## Questions to answer
A) Translate this sentence from the Kirchhoff-Love shell passage into German: "The Kirchhoff-Love kinematic assumption prevents transverse shear strain by constraining the cross-section to remain normal to the shell's midsurface during deformation."
B) Pick up the Kirchhoff-Love shell passage after its final sentence and write the next part of the derivation.

Kirchhoff-Love / Koiter shell

1. Kinematics

The Kirchhoff-Love kinematic assumption prevents transverse shear strain by constraining the cross-section to remain normal to the shell's midsurface during deformation.

\[\Phi(\xi^1,\xi^2,\xi^3) = \phi(\xi^1,\xi^2) + \xi^3\hat{\mathbf{a}}_3(\xi^1,\xi^2)\]

where $\hat{\mathbf{a}}_3$ is the unit normal to the midsurface. The surface basis vector are given by

\[\begin{split} \mathbf{g}_\alpha &= \frac{\partial \Phi(\xi^1,\xi^2)}{\partial \xi^\alpha} = \frac{\partial}{\partial\xi^\alpha}\left[\phi(\xi^1,\xi^2) + \xi^3\hat{\mathbf{a}}_3(\xi^1,\xi^2)\right]\\ &= \mathbf{a}_\alpha + \xi^3 \hat{\mathbf{a}}_{3,\alpha} \\ \mathbf{g}_3 &= \frac{\partial}{\partial\xi^3}\left[\phi(\xi^1,\xi^2) + \xi^3\hat{\mathbf{a}}_3(\xi^1,\xi^2)\right] =\hat{\mathbf{a}}_3 \end{split}\]

using the definition of $\mathbf{a}_\alpha$. From this, we can get the components of the metric tensor

\[\begin{split} g_{\alpha\beta} &= \mathbf{g}_\alpha \cdot \mathbf{g}_\beta = (\mathbf{a}_\alpha + \xi^3 \hat{\mathbf{a}}_{3,\alpha}) \cdot (\mathbf{a}_\beta + \xi^3 \hat{\mathbf{a}}_{3,\beta})\\ &= a_{\alpha\beta} + \xi^3 (\mathbf{a}_\alpha \cdot \hat{\mathbf{a}}_{3,\beta} + \hat{\mathbf{a}}_{3,\alpha} \cdot \mathbf{a}_\beta) + (\xi^3)^2 \hat{\mathbf{a}}_{3,\alpha} \cdot \hat{\mathbf{a}}_{3,\beta}\\ &= a_{\alpha\beta} - 2\xi^3 b_{\alpha\beta} + (\xi^3)^2 c_{\alpha\beta}\\ g_{\alpha 3} &= g_{3\alpha} = \hat{\mathbf{a}}_{3}\cdot(\mathbf{a}_\alpha + \xi^3 \hat{\mathbf{a}}_{3,\alpha}) = 0\\ g_{33} &= \hat{\mathbf{a}}_{3} \cdot \hat{\mathbf{a}}_{3}= 1. \end{split}\]

since $\hat{\mathbf{a}}_3 \cdot \mathbf{a}_\alpha = 0$ and $\hat{\mathbf{a}}_{3}\cdot\hat{\mathbf{a}}_{3,\alpha} = \frac{1}{2} (\hat{\mathbf{a}}_{3}\cdot\hat{\mathbf{a}}_{3})_{,\alpha} = 0$.

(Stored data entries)
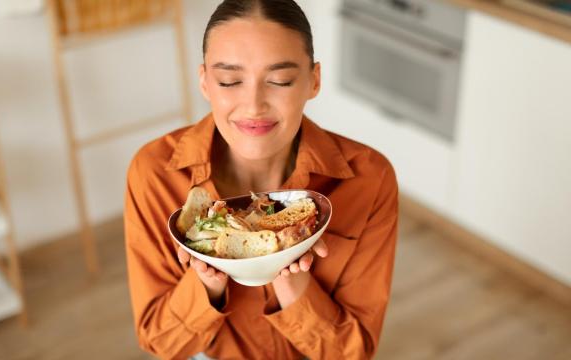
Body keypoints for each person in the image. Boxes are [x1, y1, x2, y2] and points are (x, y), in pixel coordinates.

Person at [124, 0, 398, 359]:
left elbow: (351, 354)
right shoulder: (155, 173)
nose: (253, 105)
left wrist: (288, 272)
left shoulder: (368, 178)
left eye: (280, 80)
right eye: (230, 81)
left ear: (313, 81)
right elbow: (161, 343)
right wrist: (207, 281)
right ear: (205, 81)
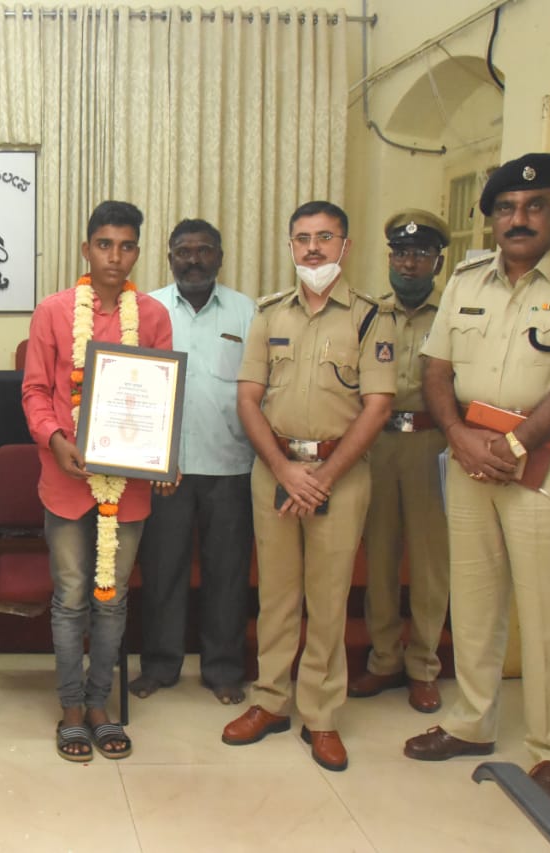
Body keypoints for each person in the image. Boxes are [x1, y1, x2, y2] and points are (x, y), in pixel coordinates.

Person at [404, 153, 550, 810]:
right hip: (470, 456)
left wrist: (517, 442)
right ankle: (474, 719)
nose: (519, 218)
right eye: (506, 209)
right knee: (475, 594)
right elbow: (436, 370)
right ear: (490, 218)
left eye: (534, 205)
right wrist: (461, 436)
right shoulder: (465, 279)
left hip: (549, 460)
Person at [221, 200, 395, 773]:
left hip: (339, 476)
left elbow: (377, 407)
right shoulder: (270, 314)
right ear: (290, 246)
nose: (313, 248)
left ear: (345, 246)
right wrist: (285, 469)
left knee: (327, 598)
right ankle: (270, 700)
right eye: (302, 239)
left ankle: (321, 715)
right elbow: (248, 399)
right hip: (276, 470)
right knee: (276, 595)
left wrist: (321, 477)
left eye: (325, 238)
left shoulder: (371, 318)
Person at [22, 200, 174, 762]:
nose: (116, 256)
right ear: (86, 249)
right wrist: (55, 441)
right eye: (105, 244)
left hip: (127, 484)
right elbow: (35, 391)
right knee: (71, 598)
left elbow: (161, 396)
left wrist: (163, 455)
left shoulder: (153, 316)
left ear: (138, 251)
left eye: (127, 245)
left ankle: (99, 704)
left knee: (111, 601)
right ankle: (68, 708)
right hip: (65, 478)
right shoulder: (54, 311)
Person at [131, 219, 256, 705]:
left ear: (220, 257)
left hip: (231, 465)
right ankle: (160, 666)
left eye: (204, 250)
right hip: (166, 469)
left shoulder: (247, 313)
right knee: (162, 572)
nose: (194, 259)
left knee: (227, 574)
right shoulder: (148, 310)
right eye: (183, 251)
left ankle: (224, 670)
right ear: (168, 258)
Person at [348, 209, 451, 714]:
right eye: (402, 254)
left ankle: (424, 666)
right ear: (390, 258)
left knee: (432, 562)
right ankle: (384, 659)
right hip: (379, 443)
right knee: (382, 556)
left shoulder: (455, 311)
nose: (409, 264)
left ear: (437, 261)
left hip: (432, 444)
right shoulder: (371, 312)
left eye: (421, 255)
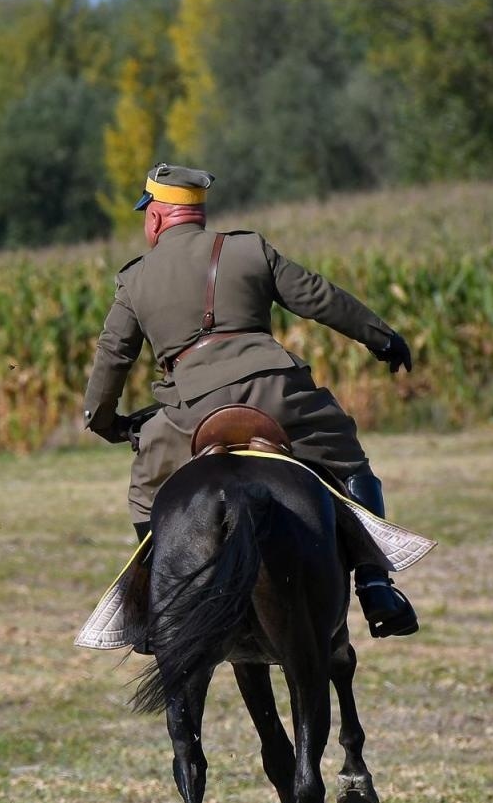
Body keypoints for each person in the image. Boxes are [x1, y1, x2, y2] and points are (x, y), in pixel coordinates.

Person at [82, 163, 418, 638]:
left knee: (145, 493)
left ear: (156, 217)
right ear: (195, 213)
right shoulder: (247, 248)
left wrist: (103, 421)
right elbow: (317, 296)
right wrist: (381, 336)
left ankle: (160, 610)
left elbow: (114, 353)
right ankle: (375, 586)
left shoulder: (136, 279)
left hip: (190, 410)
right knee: (349, 460)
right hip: (277, 394)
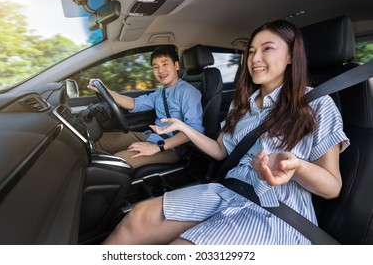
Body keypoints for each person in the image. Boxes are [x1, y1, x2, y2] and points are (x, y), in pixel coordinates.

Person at [101, 20, 350, 245]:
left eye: (267, 48)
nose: (255, 58)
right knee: (138, 217)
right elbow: (220, 151)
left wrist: (296, 167)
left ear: (290, 57)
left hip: (276, 206)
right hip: (227, 190)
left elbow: (332, 186)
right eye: (251, 51)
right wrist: (184, 127)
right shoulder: (241, 105)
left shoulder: (316, 104)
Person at [87, 46, 204, 169]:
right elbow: (134, 103)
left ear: (176, 66)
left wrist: (156, 147)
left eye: (165, 64)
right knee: (96, 142)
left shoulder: (188, 92)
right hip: (151, 136)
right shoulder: (160, 93)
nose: (160, 70)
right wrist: (107, 91)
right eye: (155, 67)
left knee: (115, 164)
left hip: (172, 148)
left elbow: (194, 130)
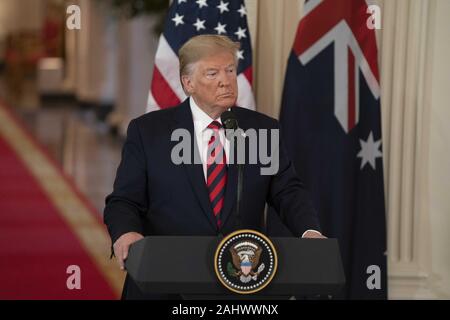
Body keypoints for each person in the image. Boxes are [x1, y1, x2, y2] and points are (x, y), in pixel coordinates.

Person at [104, 34, 325, 300]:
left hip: (241, 281)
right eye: (212, 73)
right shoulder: (149, 132)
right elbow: (124, 200)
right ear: (188, 83)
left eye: (230, 70)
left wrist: (309, 231)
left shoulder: (262, 129)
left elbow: (287, 191)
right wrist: (126, 232)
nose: (225, 80)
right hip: (166, 280)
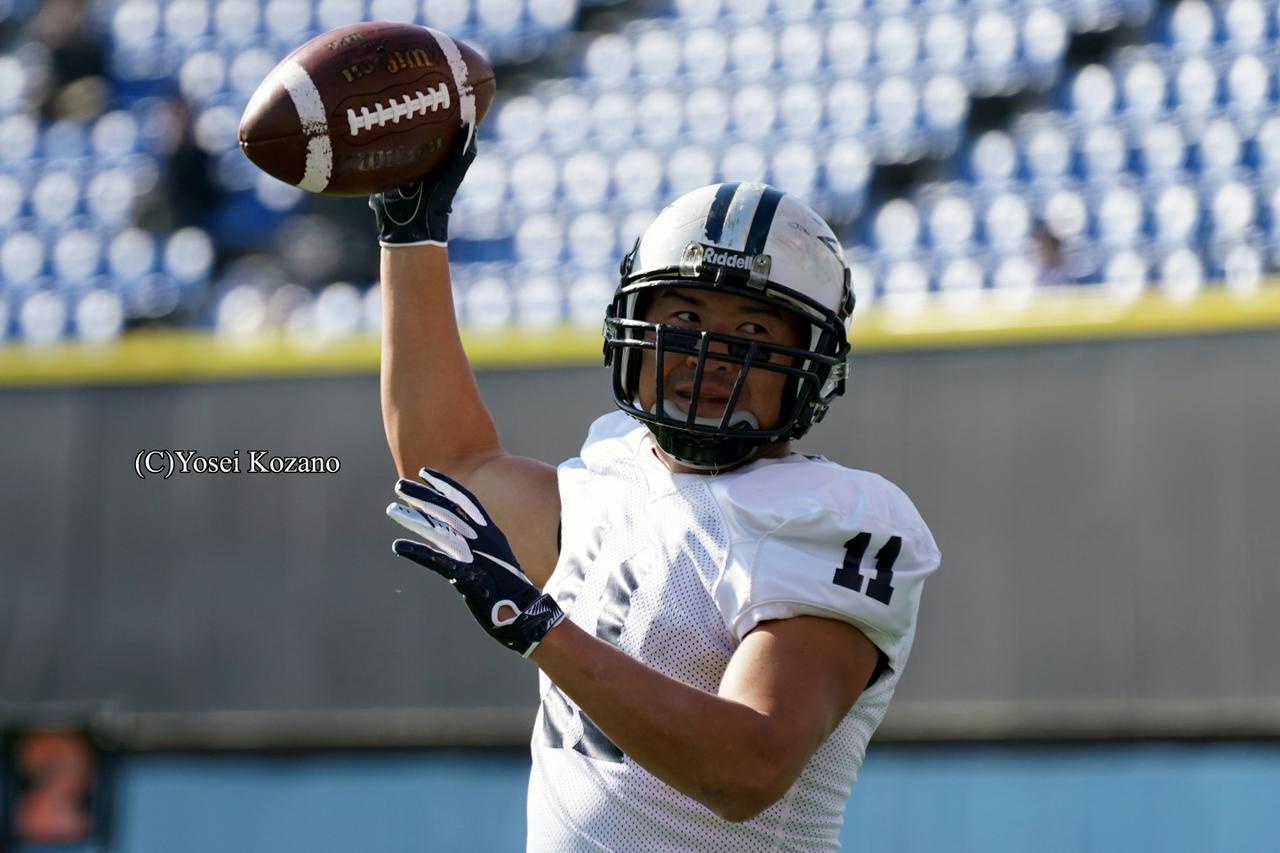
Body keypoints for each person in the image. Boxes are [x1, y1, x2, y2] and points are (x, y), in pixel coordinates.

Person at [372, 128, 941, 851]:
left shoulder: (833, 517)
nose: (708, 355)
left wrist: (540, 628)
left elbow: (748, 764)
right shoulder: (615, 470)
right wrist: (411, 236)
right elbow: (445, 472)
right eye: (685, 320)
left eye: (751, 333)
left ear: (809, 364)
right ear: (634, 328)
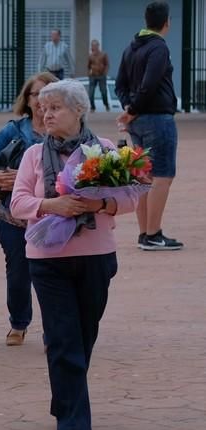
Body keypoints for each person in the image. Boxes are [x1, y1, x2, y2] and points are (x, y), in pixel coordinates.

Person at [10, 80, 139, 430]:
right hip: (47, 260)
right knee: (63, 336)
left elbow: (131, 199)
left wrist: (100, 205)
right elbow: (17, 202)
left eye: (55, 108)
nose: (46, 114)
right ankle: (72, 421)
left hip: (96, 256)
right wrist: (52, 205)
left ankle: (64, 399)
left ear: (78, 111)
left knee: (84, 336)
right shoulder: (34, 155)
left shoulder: (105, 150)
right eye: (43, 108)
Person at [0, 71, 58, 346]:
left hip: (55, 220)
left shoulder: (67, 130)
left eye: (47, 95)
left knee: (52, 277)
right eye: (36, 95)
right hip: (14, 219)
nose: (41, 101)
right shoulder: (14, 130)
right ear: (27, 99)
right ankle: (19, 323)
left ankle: (53, 329)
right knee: (19, 274)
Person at [116, 1, 183, 250]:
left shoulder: (131, 48)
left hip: (139, 122)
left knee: (144, 177)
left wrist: (129, 110)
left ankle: (145, 233)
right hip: (157, 119)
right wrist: (133, 110)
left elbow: (120, 84)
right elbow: (151, 82)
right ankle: (154, 234)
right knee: (162, 176)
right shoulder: (158, 48)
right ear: (167, 22)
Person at [87, 39, 110, 112]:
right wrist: (89, 73)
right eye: (92, 46)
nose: (93, 47)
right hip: (93, 76)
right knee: (91, 93)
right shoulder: (90, 56)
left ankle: (106, 104)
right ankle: (92, 107)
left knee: (103, 91)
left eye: (95, 45)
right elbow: (88, 66)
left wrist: (105, 73)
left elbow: (107, 64)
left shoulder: (103, 54)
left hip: (101, 75)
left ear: (98, 46)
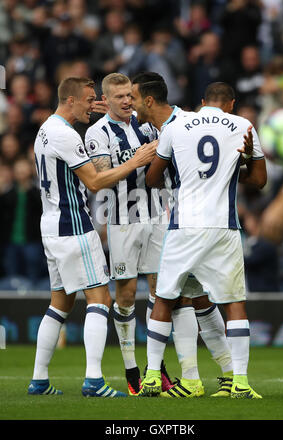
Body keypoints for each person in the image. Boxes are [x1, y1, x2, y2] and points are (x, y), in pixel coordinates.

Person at [28, 76, 156, 397]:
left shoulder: (45, 129)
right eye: (88, 100)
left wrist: (101, 115)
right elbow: (96, 182)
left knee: (60, 303)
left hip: (50, 226)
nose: (93, 105)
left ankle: (39, 379)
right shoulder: (66, 136)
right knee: (100, 300)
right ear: (71, 100)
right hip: (73, 227)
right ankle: (94, 381)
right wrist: (136, 160)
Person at [130, 72, 255, 398]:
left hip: (183, 222)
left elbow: (154, 179)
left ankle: (188, 378)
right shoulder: (157, 126)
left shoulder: (180, 124)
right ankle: (221, 376)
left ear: (148, 99)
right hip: (208, 222)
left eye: (133, 97)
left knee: (177, 298)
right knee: (199, 298)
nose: (130, 105)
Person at [84, 72, 172, 396]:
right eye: (119, 97)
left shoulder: (146, 125)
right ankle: (131, 367)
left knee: (160, 289)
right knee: (125, 293)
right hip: (122, 220)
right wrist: (137, 161)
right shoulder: (97, 133)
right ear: (106, 99)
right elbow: (100, 178)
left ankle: (155, 367)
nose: (126, 101)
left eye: (129, 96)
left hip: (156, 214)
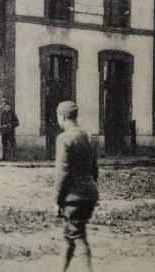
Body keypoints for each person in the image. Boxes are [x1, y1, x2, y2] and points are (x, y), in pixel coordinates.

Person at [54, 100, 98, 272]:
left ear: (62, 117)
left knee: (78, 236)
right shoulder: (89, 137)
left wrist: (57, 200)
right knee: (70, 236)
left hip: (73, 198)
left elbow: (62, 173)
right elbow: (94, 170)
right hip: (89, 194)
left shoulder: (64, 139)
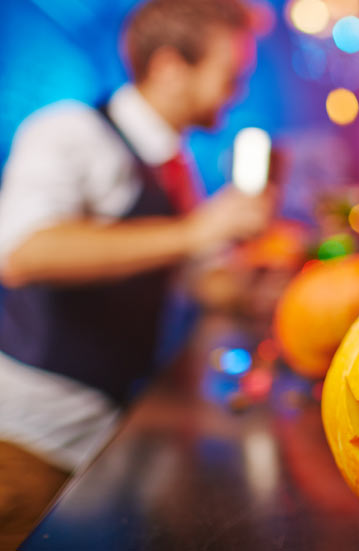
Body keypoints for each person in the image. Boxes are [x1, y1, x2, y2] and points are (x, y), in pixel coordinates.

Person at [0, 0, 271, 544]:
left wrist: (257, 277)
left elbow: (194, 277)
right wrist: (199, 231)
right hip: (28, 441)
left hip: (106, 436)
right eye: (230, 75)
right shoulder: (68, 131)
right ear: (171, 67)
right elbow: (23, 253)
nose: (237, 91)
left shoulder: (174, 164)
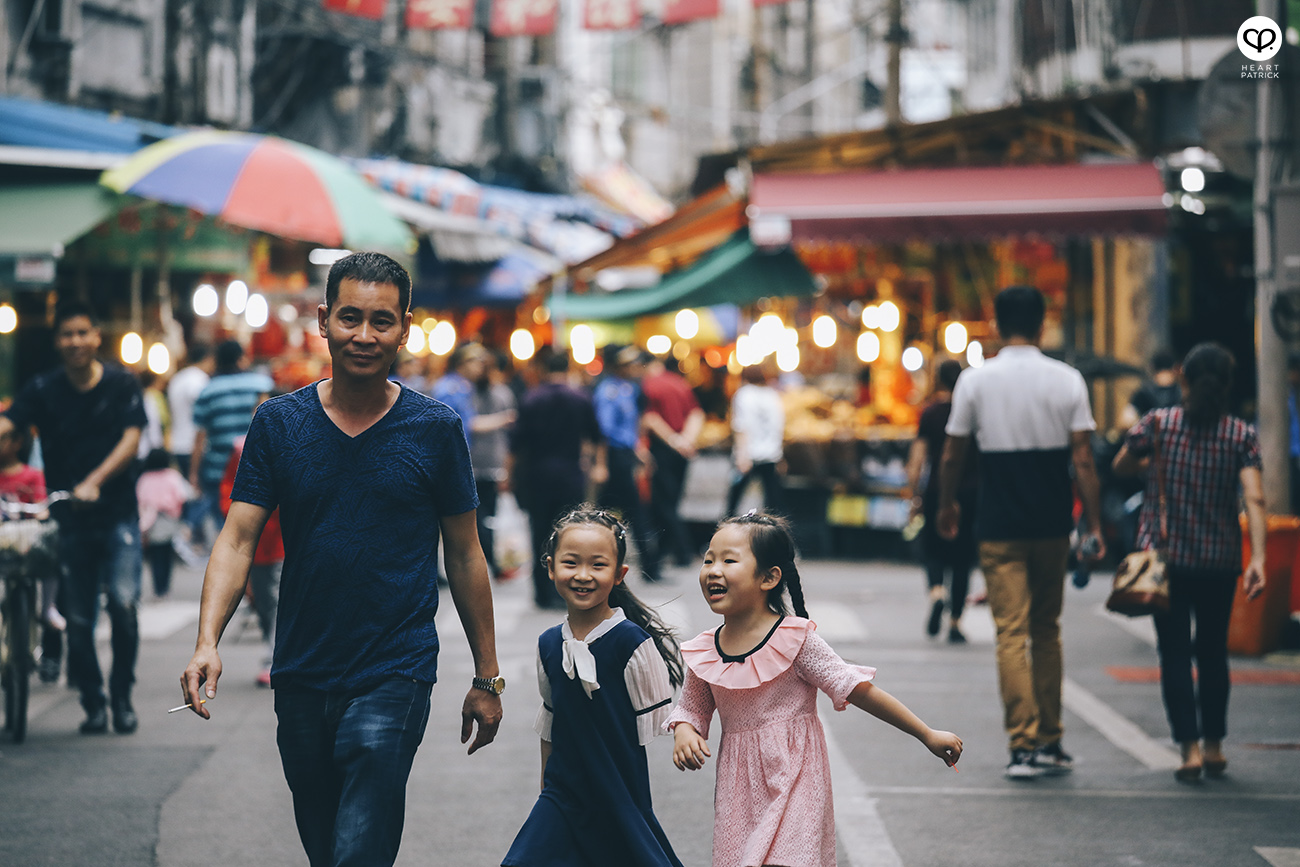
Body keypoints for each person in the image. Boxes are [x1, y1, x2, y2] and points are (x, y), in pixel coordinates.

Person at [180, 252, 503, 867]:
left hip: (395, 665)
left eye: (381, 321)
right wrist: (207, 640)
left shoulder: (435, 428)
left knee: (359, 848)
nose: (364, 335)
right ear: (324, 320)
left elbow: (464, 553)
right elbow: (238, 537)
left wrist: (487, 676)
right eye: (350, 318)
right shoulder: (279, 422)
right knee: (325, 843)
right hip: (301, 666)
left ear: (405, 328)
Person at [668, 512, 962, 867]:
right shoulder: (706, 650)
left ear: (769, 577)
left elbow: (858, 689)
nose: (713, 569)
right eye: (708, 559)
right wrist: (684, 732)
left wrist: (926, 734)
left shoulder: (796, 639)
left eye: (729, 560)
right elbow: (692, 709)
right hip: (738, 793)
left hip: (797, 782)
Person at [936, 285, 1105, 779]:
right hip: (1053, 522)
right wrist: (1093, 523)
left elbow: (952, 453)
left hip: (1000, 522)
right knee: (1046, 631)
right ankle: (1052, 740)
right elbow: (1083, 458)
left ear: (994, 322)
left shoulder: (975, 381)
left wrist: (945, 504)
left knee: (1010, 631)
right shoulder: (1068, 379)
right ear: (1043, 322)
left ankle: (1024, 744)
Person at [1112, 342, 1266, 782]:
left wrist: (1144, 464)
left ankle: (1190, 751)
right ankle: (1216, 745)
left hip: (1169, 564)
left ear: (1183, 380)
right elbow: (1254, 497)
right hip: (1219, 562)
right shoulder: (1241, 435)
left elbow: (1122, 464)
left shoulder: (1158, 426)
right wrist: (1257, 556)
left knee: (1175, 655)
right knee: (1213, 653)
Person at [502, 506, 684, 867]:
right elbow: (550, 724)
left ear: (620, 574)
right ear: (550, 567)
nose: (583, 575)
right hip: (561, 795)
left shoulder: (632, 643)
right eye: (571, 563)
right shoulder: (548, 644)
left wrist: (685, 733)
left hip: (617, 791)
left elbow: (665, 716)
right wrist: (546, 793)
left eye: (598, 565)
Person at [6, 300, 147, 735]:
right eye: (67, 335)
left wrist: (96, 481)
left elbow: (132, 437)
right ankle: (93, 702)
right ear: (57, 342)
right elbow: (9, 422)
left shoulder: (122, 384)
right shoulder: (42, 389)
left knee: (123, 606)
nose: (75, 342)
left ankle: (121, 695)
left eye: (82, 333)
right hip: (68, 521)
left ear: (96, 336)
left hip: (119, 515)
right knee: (79, 621)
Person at [509, 349, 607, 609]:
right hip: (570, 475)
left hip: (537, 475)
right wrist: (599, 466)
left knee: (539, 531)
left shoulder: (531, 399)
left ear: (544, 369)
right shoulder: (580, 398)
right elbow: (596, 437)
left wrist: (509, 477)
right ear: (568, 368)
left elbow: (516, 445)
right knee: (566, 534)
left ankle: (542, 592)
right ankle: (564, 590)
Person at [905, 359, 976, 642]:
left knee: (932, 548)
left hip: (936, 489)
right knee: (962, 558)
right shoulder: (971, 413)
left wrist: (914, 494)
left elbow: (917, 459)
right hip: (970, 492)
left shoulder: (930, 413)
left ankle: (937, 592)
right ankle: (956, 622)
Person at [0, 415, 63, 682]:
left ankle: (47, 606)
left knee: (48, 549)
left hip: (25, 538)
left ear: (16, 442)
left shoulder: (31, 474)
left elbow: (40, 504)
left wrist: (40, 514)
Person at [189, 340, 272, 541]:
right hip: (254, 467)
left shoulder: (208, 391)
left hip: (218, 469)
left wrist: (193, 473)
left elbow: (200, 438)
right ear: (240, 359)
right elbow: (270, 428)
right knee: (254, 527)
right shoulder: (260, 385)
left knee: (225, 527)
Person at [219, 434, 283, 687]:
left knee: (279, 596)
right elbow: (228, 491)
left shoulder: (298, 443)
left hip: (284, 538)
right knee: (262, 599)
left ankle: (273, 657)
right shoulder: (241, 451)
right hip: (254, 539)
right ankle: (275, 647)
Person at [593, 346, 661, 583]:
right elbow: (604, 430)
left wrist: (639, 450)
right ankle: (650, 568)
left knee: (612, 511)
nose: (635, 368)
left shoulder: (628, 388)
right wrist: (602, 463)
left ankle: (648, 567)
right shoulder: (608, 391)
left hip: (625, 454)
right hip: (615, 456)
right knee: (631, 510)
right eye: (630, 364)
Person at [641, 356, 703, 566]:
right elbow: (696, 413)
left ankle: (683, 552)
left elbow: (651, 419)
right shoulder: (680, 383)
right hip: (682, 451)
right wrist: (686, 440)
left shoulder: (648, 385)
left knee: (664, 504)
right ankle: (665, 551)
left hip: (663, 450)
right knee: (673, 500)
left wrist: (673, 441)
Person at [471, 350, 518, 580]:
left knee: (489, 519)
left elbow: (511, 435)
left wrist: (508, 467)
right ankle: (492, 563)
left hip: (493, 465)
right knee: (477, 519)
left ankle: (495, 563)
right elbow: (469, 423)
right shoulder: (463, 392)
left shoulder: (502, 393)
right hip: (470, 465)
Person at [168, 343, 213, 544]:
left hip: (177, 444)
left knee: (191, 494)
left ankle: (195, 539)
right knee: (203, 495)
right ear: (207, 358)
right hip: (194, 446)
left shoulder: (177, 378)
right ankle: (186, 533)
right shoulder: (199, 381)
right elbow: (201, 422)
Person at [725, 363, 785, 517]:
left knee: (733, 502)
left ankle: (724, 533)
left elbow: (741, 427)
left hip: (749, 455)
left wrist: (741, 456)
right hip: (770, 455)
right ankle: (773, 537)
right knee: (772, 505)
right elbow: (778, 427)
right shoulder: (772, 395)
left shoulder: (743, 394)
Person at [136, 448, 191, 599]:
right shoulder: (172, 476)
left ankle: (158, 588)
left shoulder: (144, 478)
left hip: (150, 520)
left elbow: (140, 499)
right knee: (167, 554)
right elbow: (183, 495)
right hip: (169, 518)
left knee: (155, 556)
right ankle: (165, 587)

## Results in order
A) Die kinematische Annahme nach Kirchhoff-Love verhindert transversale Schubverzerrungen, indem sie den Querschnitt zwingt, während der Verformung senkrecht zur Mittelfläche der Schale zu bleiben.

B)
A common assumption made in shells is to omit the $(\xi^3)^2$ term in $g_{\alpha\beta}$, this assumption is called the Love–Kirchhoff strain assumption and requires the smallest radius of curvature of the shell $R_\text{min}>t/2$ where $t$ is the shell's thickness, see Ciarlet [2].

Using the components of the metric tensor, we can compute the Green-Lagrange strain tensor

\[\begin{split} e_{\alpha\beta} &= \frac{1}{2} (g_{\alpha\beta} - G_{\alpha\beta}) = \frac{1}{2} (a_{\alpha\beta} - 2\xi^3 b_{\alpha\beta} - A_{\alpha\beta} + 2\xi^3 B_{\alpha\beta})\\ & = \frac{1}{2} (a_{\alpha\beta} - A_{\alpha\beta}) - \xi^3 (b_{\alpha\beta} - B_{\alpha\beta}) \\ & = \gamma_{\alpha\beta} + \xi^3 \kappa_{\alpha\beta} \\ e_{\alpha 3} &= e_{3\alpha} = 0 \\ e_{33} &= 0 \end{split}\]

where we can clearly identify the $\gamma_{\alpha\beta}$ and $\kappa_{\alpha\beta}$ as the membrane and bending strain components, respectively.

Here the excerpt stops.